(Exercise description) The reply is a verbatim copy of the listing below with its images dropped.

(Data extract)
::::::::

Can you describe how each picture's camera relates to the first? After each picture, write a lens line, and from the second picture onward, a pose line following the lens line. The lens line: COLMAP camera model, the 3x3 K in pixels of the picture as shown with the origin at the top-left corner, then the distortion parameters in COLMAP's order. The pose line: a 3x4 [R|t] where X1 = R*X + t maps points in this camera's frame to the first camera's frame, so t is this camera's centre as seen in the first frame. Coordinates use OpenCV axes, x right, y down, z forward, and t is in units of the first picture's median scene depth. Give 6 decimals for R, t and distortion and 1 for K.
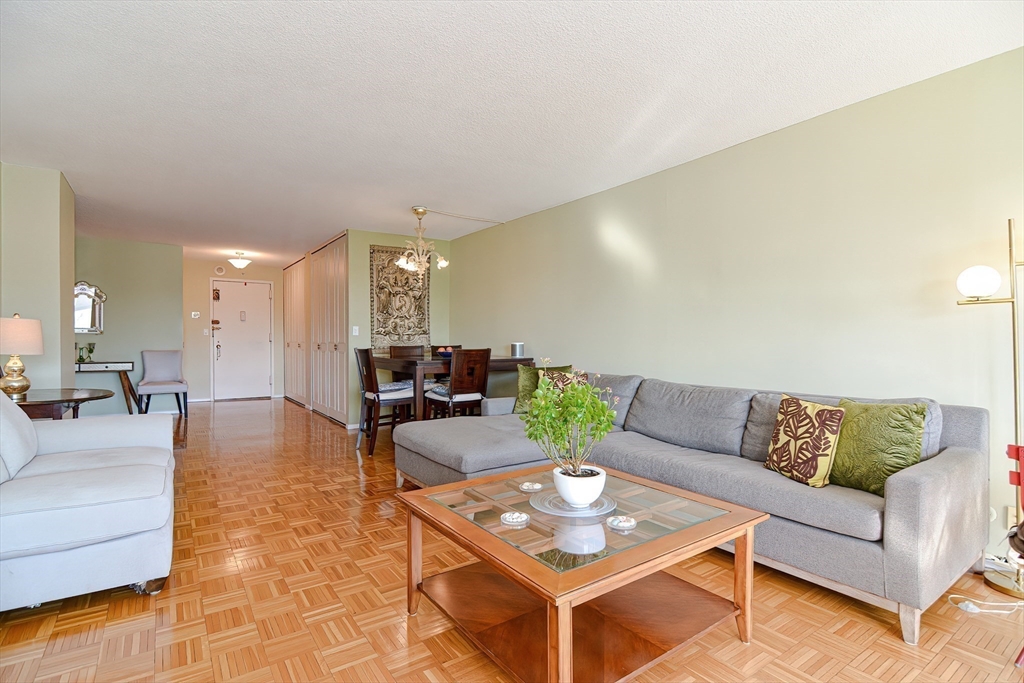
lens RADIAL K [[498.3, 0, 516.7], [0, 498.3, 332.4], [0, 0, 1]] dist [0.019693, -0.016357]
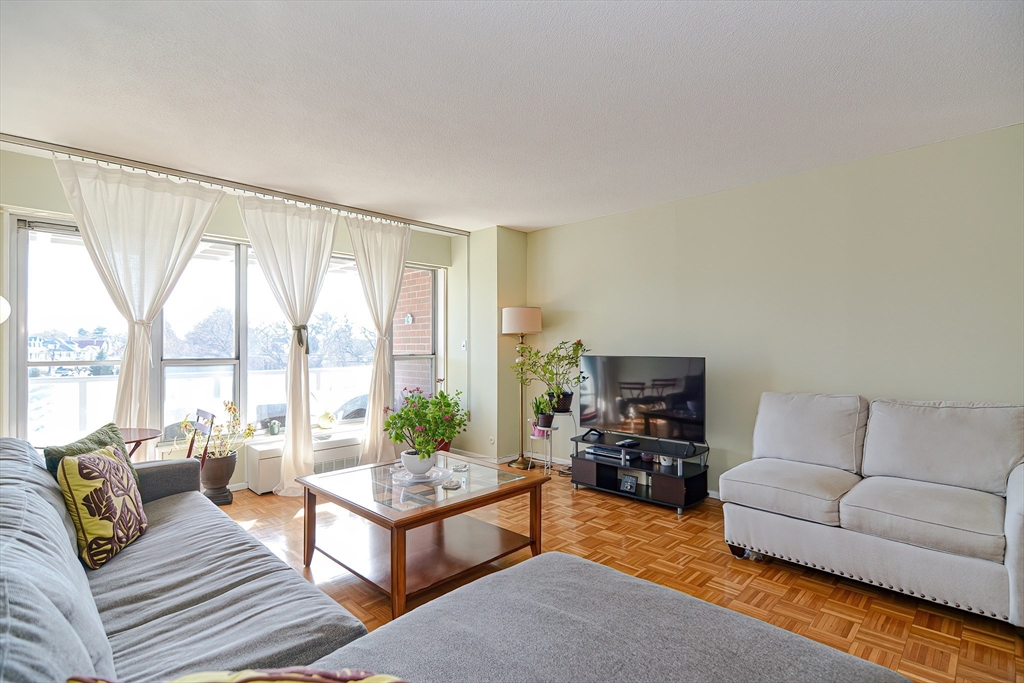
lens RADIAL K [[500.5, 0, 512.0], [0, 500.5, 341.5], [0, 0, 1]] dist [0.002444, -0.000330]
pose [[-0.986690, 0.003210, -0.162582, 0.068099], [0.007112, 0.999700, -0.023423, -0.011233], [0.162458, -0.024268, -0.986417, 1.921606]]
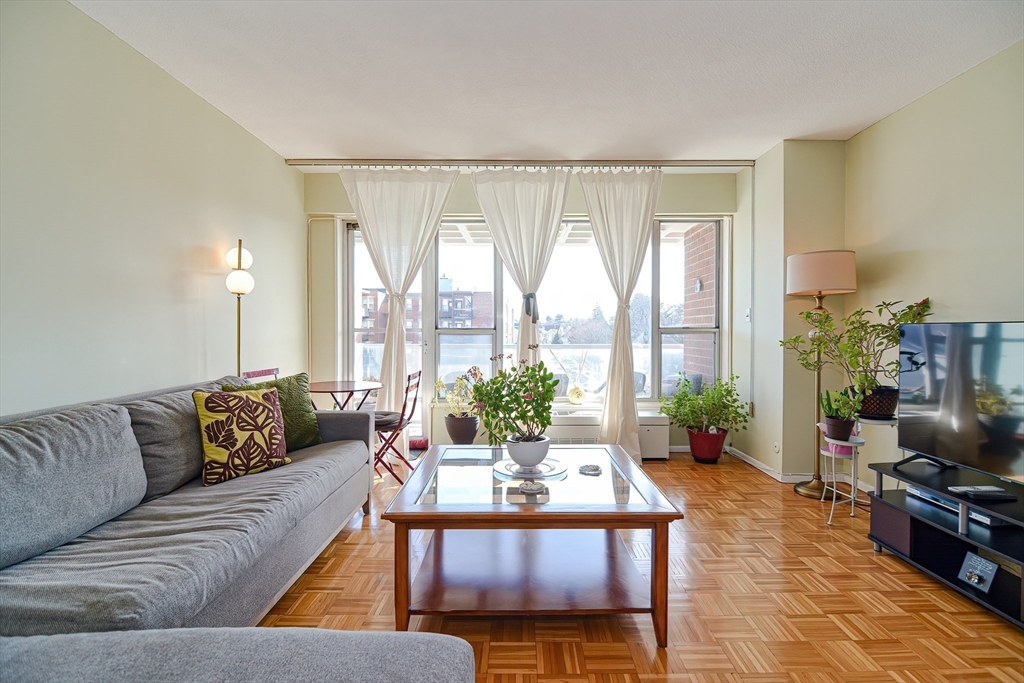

::::::::

(Response area)
Can you describe how each picture's camera relates to the first? After each picture, write a lens line, and from the second picture onward, a pose line following the lens line. The lens line: COLMAP camera model, the 3x3 K in pixels of the picture as shown with the origin at the top-left corner, then the distortion parameters in COLMAP's order. The pose line: a 3x4 [R|t] where X1 = R*X + t maps points in this camera's frame to the first camera's frame, so t is this camera's centre as seen in the first frame. Coordinates use OpenCV axes, x right, y down, z forward, and t is in units of the first picture's median scene depth. Give 6 decimals for R, t and distortion and 1 for K.
lens RADIAL K [[498.3, 0, 516.7], [0, 498.3, 332.4], [0, 0, 1]] dist [0.019693, -0.016357]
lens RADIAL K [[500.5, 0, 512.0], [0, 500.5, 341.5], [0, 0, 1]] dist [0.002444, -0.000330]
pose [[-0.986690, 0.003210, -0.162582, 0.068099], [0.007112, 0.999700, -0.023423, -0.011233], [0.162458, -0.024268, -0.986417, 1.921606]]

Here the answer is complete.